Task instructions: Every entry that follows should be output exactly, and every image in it left out.

.....

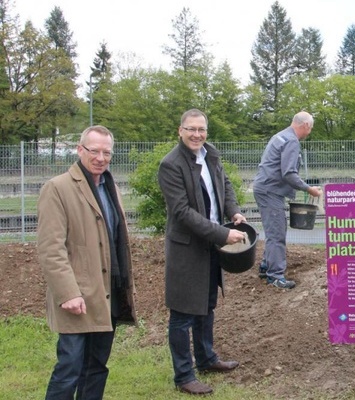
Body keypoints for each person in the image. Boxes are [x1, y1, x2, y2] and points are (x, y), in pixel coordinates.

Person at [37, 125, 137, 399]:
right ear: (80, 150)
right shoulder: (57, 189)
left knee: (96, 367)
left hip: (107, 292)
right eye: (94, 151)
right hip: (77, 296)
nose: (101, 158)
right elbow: (50, 248)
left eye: (107, 152)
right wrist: (68, 293)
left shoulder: (110, 186)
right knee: (69, 367)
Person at [158, 109, 248, 396]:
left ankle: (207, 359)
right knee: (183, 314)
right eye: (191, 129)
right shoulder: (170, 165)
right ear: (180, 130)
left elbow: (226, 185)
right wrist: (223, 234)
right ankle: (184, 375)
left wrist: (233, 211)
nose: (197, 134)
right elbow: (182, 212)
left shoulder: (210, 154)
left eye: (201, 129)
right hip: (187, 249)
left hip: (211, 245)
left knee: (207, 306)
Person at [253, 111, 322, 289]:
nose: (310, 132)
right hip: (270, 191)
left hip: (265, 188)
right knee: (276, 232)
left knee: (274, 228)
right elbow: (289, 173)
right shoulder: (291, 141)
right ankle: (275, 276)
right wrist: (309, 189)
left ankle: (266, 265)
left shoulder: (280, 136)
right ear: (305, 125)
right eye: (311, 128)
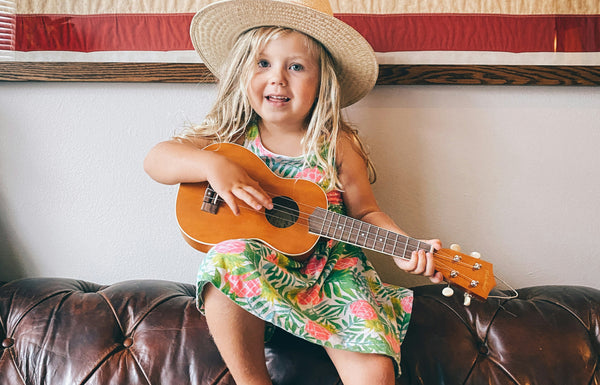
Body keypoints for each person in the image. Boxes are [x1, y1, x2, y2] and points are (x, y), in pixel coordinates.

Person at [144, 0, 443, 384]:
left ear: (322, 81)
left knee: (376, 375)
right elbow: (156, 159)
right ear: (241, 73)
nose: (278, 78)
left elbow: (366, 213)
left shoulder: (336, 144)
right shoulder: (230, 138)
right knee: (225, 260)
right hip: (261, 277)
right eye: (263, 63)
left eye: (296, 66)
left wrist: (405, 246)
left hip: (333, 275)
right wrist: (213, 165)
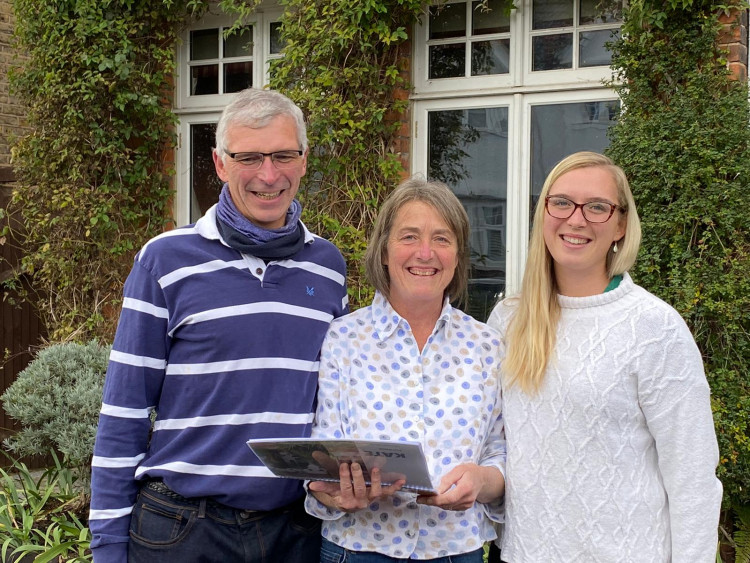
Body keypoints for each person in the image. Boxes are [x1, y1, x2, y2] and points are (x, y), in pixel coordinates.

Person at [88, 88, 349, 563]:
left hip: (295, 529)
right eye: (248, 157)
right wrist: (106, 544)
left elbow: (337, 401)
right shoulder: (165, 260)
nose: (268, 175)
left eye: (283, 155)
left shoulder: (328, 267)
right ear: (220, 163)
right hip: (183, 531)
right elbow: (124, 413)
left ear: (304, 160)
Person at [487, 151, 722, 562]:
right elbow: (491, 442)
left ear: (620, 224)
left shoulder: (654, 328)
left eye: (597, 207)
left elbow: (693, 478)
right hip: (522, 554)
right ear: (543, 213)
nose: (575, 219)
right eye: (561, 202)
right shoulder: (509, 319)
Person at [305, 177, 506, 562]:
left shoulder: (487, 346)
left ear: (459, 255)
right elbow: (322, 447)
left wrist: (481, 481)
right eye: (409, 237)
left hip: (454, 550)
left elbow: (500, 451)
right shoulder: (343, 338)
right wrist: (334, 491)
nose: (425, 253)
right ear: (384, 251)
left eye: (442, 239)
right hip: (359, 547)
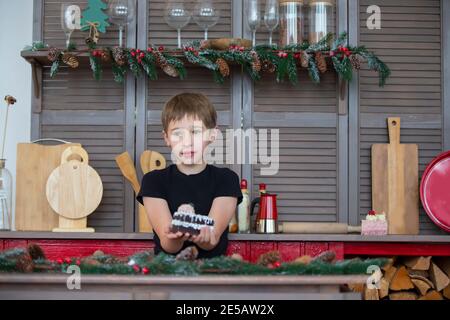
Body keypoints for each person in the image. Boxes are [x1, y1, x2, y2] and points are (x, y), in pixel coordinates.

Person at [136, 92, 243, 258]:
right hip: (166, 275)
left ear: (212, 134)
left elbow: (211, 242)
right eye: (178, 134)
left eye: (196, 132)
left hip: (213, 274)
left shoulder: (226, 180)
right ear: (166, 138)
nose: (187, 142)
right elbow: (168, 246)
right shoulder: (153, 181)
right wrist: (176, 237)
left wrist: (204, 238)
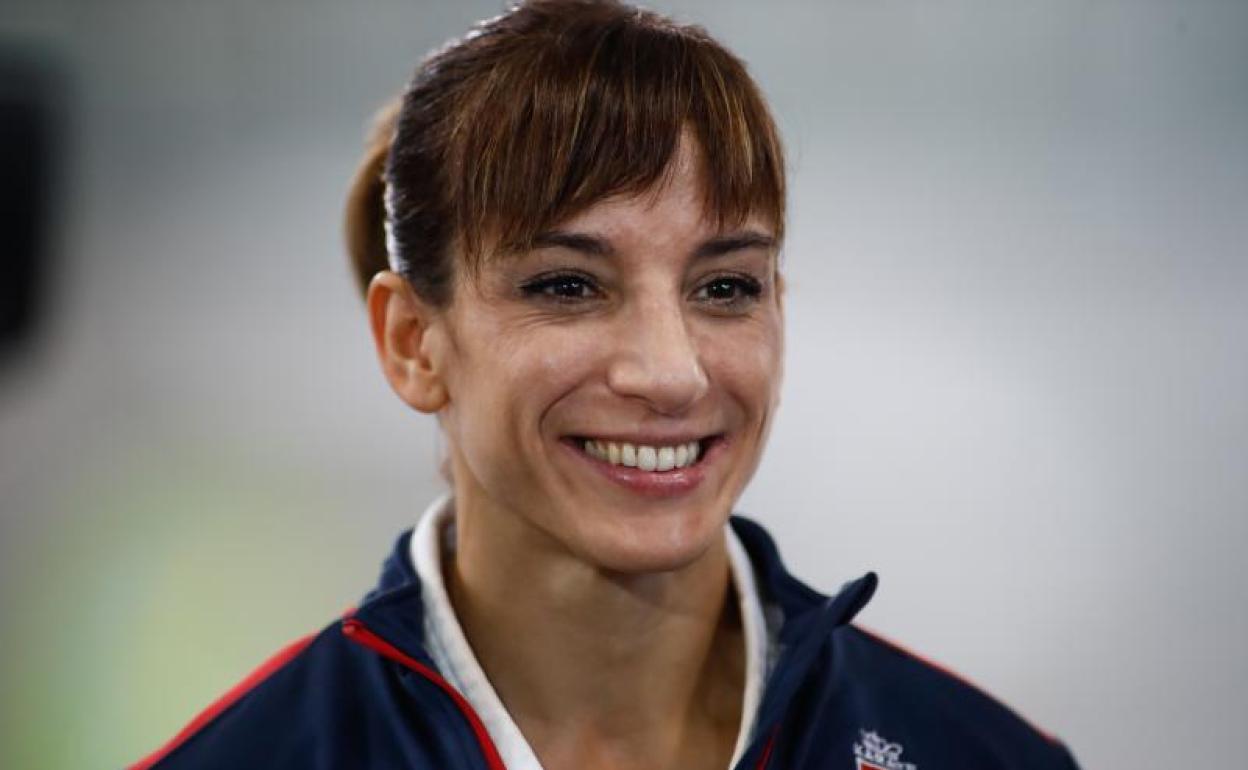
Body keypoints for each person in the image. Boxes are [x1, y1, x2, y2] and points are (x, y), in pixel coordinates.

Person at [130, 1, 1081, 768]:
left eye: (725, 288)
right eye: (568, 286)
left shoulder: (983, 759)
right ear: (414, 342)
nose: (671, 373)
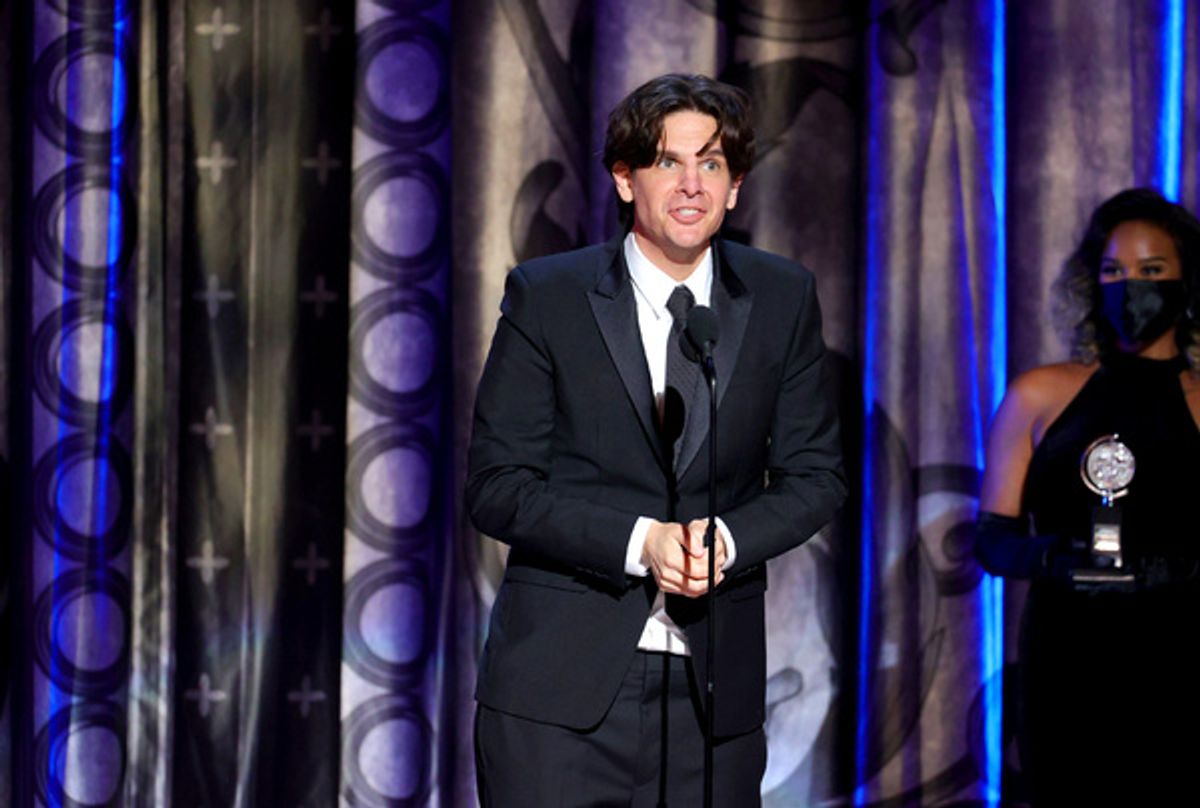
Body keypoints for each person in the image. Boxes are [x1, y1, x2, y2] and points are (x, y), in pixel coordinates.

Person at [466, 73, 845, 806]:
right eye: (668, 162)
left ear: (735, 186)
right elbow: (497, 486)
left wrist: (725, 542)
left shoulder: (781, 296)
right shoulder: (548, 296)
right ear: (623, 178)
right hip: (558, 698)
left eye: (712, 163)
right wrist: (643, 541)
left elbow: (816, 476)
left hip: (712, 700)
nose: (692, 184)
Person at [977, 188, 1200, 804]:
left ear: (1187, 283)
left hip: (1178, 661)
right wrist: (1053, 558)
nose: (1130, 286)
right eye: (1113, 271)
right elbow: (991, 539)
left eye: (1152, 271)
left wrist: (1178, 569)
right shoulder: (1039, 394)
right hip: (1065, 661)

.....

Output of the exercise:
Body keypoints for each person in the image. Boxes are [x1, y1, x2, y2] and points are (x, y), in pixel coordinates.

Person at [37, 125, 137, 399]:
right ear: (80, 150)
right shoulder: (57, 189)
left knee: (96, 367)
left hip: (107, 292)
right eye: (94, 151)
right hip: (77, 296)
nose: (101, 158)
right elbow: (50, 248)
left eye: (107, 152)
right wrist: (68, 293)
left shoulder: (110, 186)
right knee: (69, 367)
Person at [158, 109, 248, 396]:
left ankle: (207, 359)
right knee: (183, 314)
right eye: (191, 129)
right shoulder: (170, 165)
right ear: (180, 130)
left elbow: (226, 185)
right wrist: (223, 234)
right ankle: (184, 375)
left wrist: (233, 211)
nose: (197, 134)
right elbow: (182, 212)
left shoulder: (210, 154)
left eye: (201, 129)
right hip: (187, 249)
left hip: (211, 245)
left knee: (207, 306)
Person at [253, 111, 322, 289]:
nose: (310, 132)
right hip: (270, 191)
left hip: (265, 188)
right knee: (276, 232)
left knee: (274, 228)
right elbow: (289, 173)
right shoulder: (291, 141)
right ankle: (275, 276)
right wrist: (309, 189)
left ankle: (266, 265)
left shoulder: (280, 136)
right ear: (305, 125)
right eye: (311, 128)
Body keypoints for each person in the image. Boxes are [x1, y1, x2, y2] and points are (x, y), in pixel coordinates.

Person at [144, 0, 443, 384]:
left ear: (322, 81)
left knee: (376, 375)
right elbow: (156, 159)
right ear: (241, 73)
nose: (278, 78)
left elbow: (366, 213)
left shoulder: (336, 144)
right shoulder: (230, 138)
right knee: (225, 260)
right hip: (261, 277)
right eye: (263, 63)
left eye: (296, 66)
left wrist: (405, 246)
left hip: (333, 275)
right wrist: (213, 165)
Body keypoints for each person in the image. Boxes are [x1, y1, x2, y2] and points are (x, y), in pixel coordinates.

Person at [88, 88, 349, 563]:
left hip: (295, 529)
right eye: (248, 157)
right wrist: (106, 544)
left elbow: (337, 401)
right shoulder: (165, 260)
nose: (268, 175)
left eye: (283, 155)
left shoulder: (328, 267)
right ear: (220, 163)
right hip: (183, 531)
right elbow: (124, 413)
left ear: (304, 160)
Person at [487, 151, 722, 562]:
right elbow: (491, 442)
left ear: (620, 224)
left shoulder: (654, 328)
left eye: (597, 207)
left elbow: (693, 478)
right hip: (522, 554)
right ear: (543, 213)
nose: (575, 219)
right eye: (561, 202)
right shoulder: (509, 319)
Person at [305, 177, 506, 562]:
left shoulder: (487, 346)
left ear: (459, 255)
right elbow: (322, 447)
left wrist: (481, 481)
right eye: (409, 237)
left hip: (454, 550)
left elbow: (500, 451)
right shoulder: (343, 338)
right wrist: (334, 491)
nose: (425, 253)
right ear: (384, 251)
left eye: (442, 239)
right hip: (359, 547)
Body keypoints for each person in the image. Boxes are [x1, y1, x2, y2] and points are (x, y), in pixel coordinates.

Person at [136, 92, 243, 258]:
right hip: (166, 275)
left ear: (212, 134)
left elbow: (211, 242)
right eye: (178, 134)
left eye: (196, 132)
left hip: (213, 274)
left shoulder: (226, 180)
right ear: (166, 138)
nose: (187, 142)
right elbow: (168, 246)
right shoulder: (153, 181)
right wrist: (176, 237)
left wrist: (204, 238)
Body keypoints for each person in the image. Boxes are [x1, y1, x2, y2] and points are (x, y), in pixel coordinates.

Person at [130, 1, 1081, 768]:
left eye: (725, 288)
right eye: (568, 286)
left shoulder: (983, 759)
right ear: (414, 342)
nose: (671, 373)
Body keypoints for each person in the image. Boxes are [x1, y1, x2, y2] and points are (x, y), in pixel coordinates.

Person at [466, 73, 845, 806]:
right eye: (668, 162)
left ear: (735, 186)
right elbow: (497, 486)
left wrist: (725, 542)
left shoulder: (781, 296)
right shoulder: (548, 296)
right ear: (623, 178)
right hip: (558, 698)
left eye: (712, 163)
right wrist: (643, 541)
left elbow: (816, 476)
left hip: (712, 700)
nose: (692, 184)
Person at [977, 188, 1200, 804]:
left ear: (1187, 283)
left hip: (1178, 661)
right wrist: (1053, 558)
nose: (1130, 286)
right eye: (1113, 271)
right elbow: (991, 539)
left eye: (1152, 271)
left wrist: (1178, 569)
right shoulder: (1039, 394)
right hip: (1065, 661)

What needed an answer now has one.